#### About this task
Set down, unchanged, the line holding "vfov_deg: 47.7" and all lines that follow it to the end of the material, leaving pictures out.

#### Material for this task
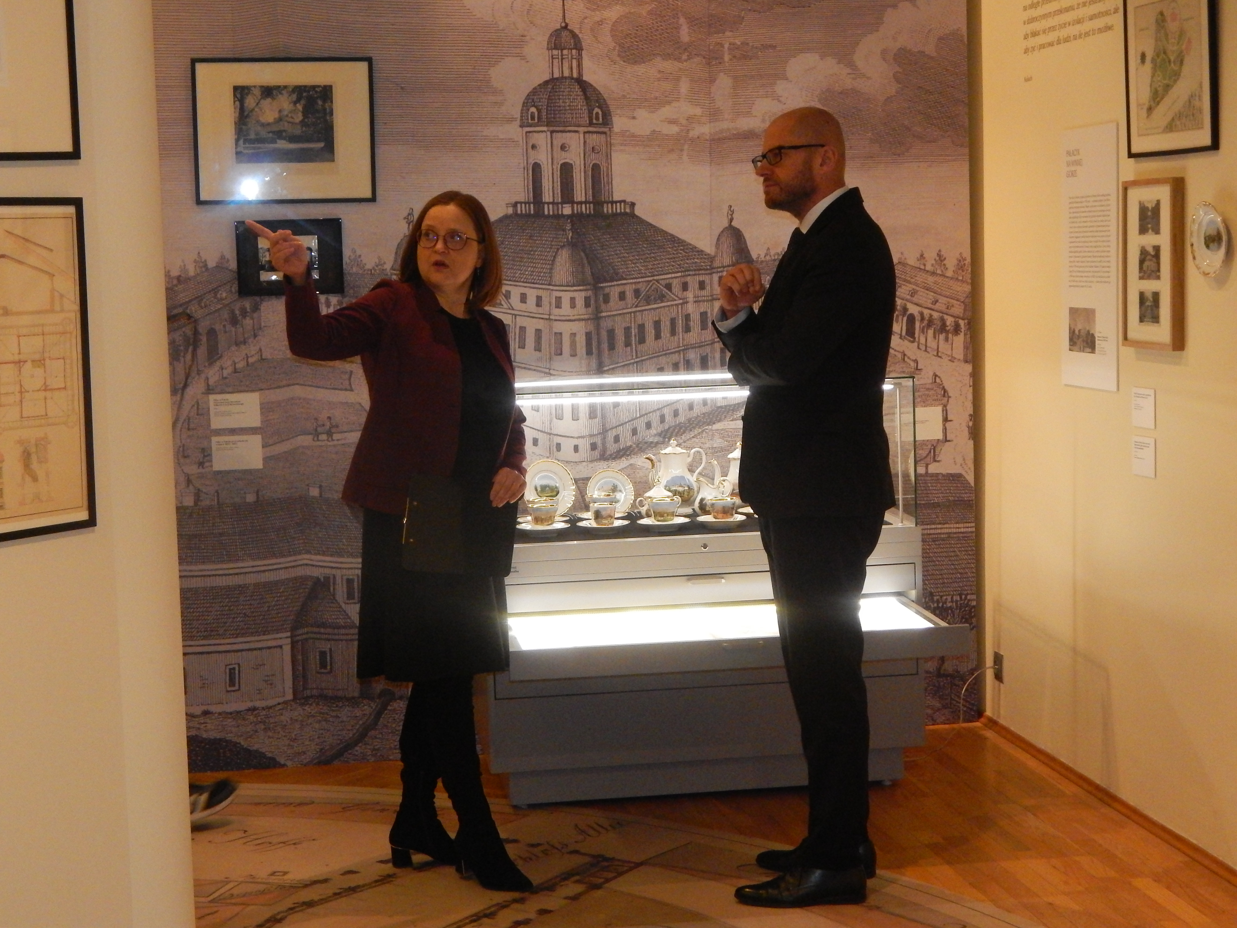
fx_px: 2180
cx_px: 618
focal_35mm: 61
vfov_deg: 24.0
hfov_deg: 31.7
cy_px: 464
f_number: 4
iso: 800
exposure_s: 1/80
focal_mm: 10.9
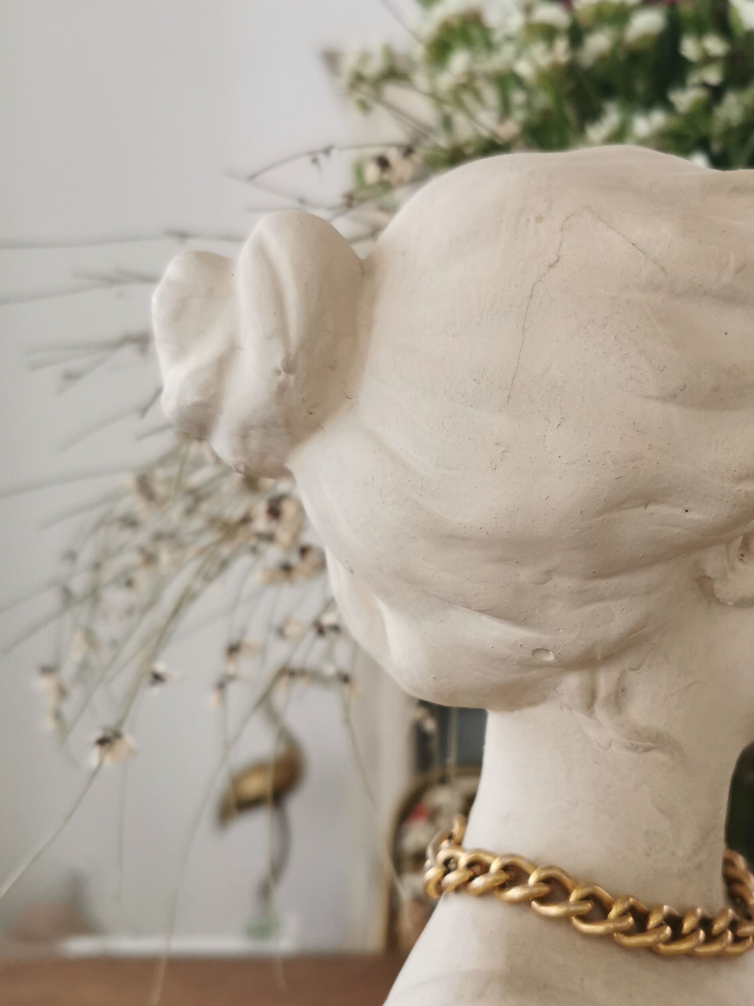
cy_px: 572
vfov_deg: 47.7
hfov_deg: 36.3
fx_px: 1133
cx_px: 522
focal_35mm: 39
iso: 160
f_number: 1.6
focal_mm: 5.56
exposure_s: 1/100
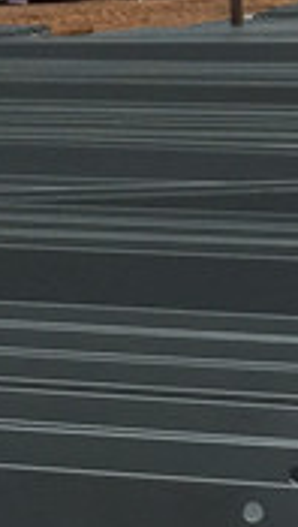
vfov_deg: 12.4
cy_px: 301
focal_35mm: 173
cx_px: -641
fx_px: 2420
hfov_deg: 6.4
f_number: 2.2
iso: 32
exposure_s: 1/425
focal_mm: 4.15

#### Exercise answer
vfov_deg: 47.7
hfov_deg: 36.3
fx_px: 1133
cx_px: 522
focal_35mm: 39
iso: 160
f_number: 1.6
focal_mm: 5.56
exposure_s: 1/100
vfov_deg: 12.4
cy_px: 301
focal_35mm: 173
cx_px: -641
fx_px: 2420
hfov_deg: 6.4
f_number: 2.2
iso: 32
exposure_s: 1/425
focal_mm: 4.15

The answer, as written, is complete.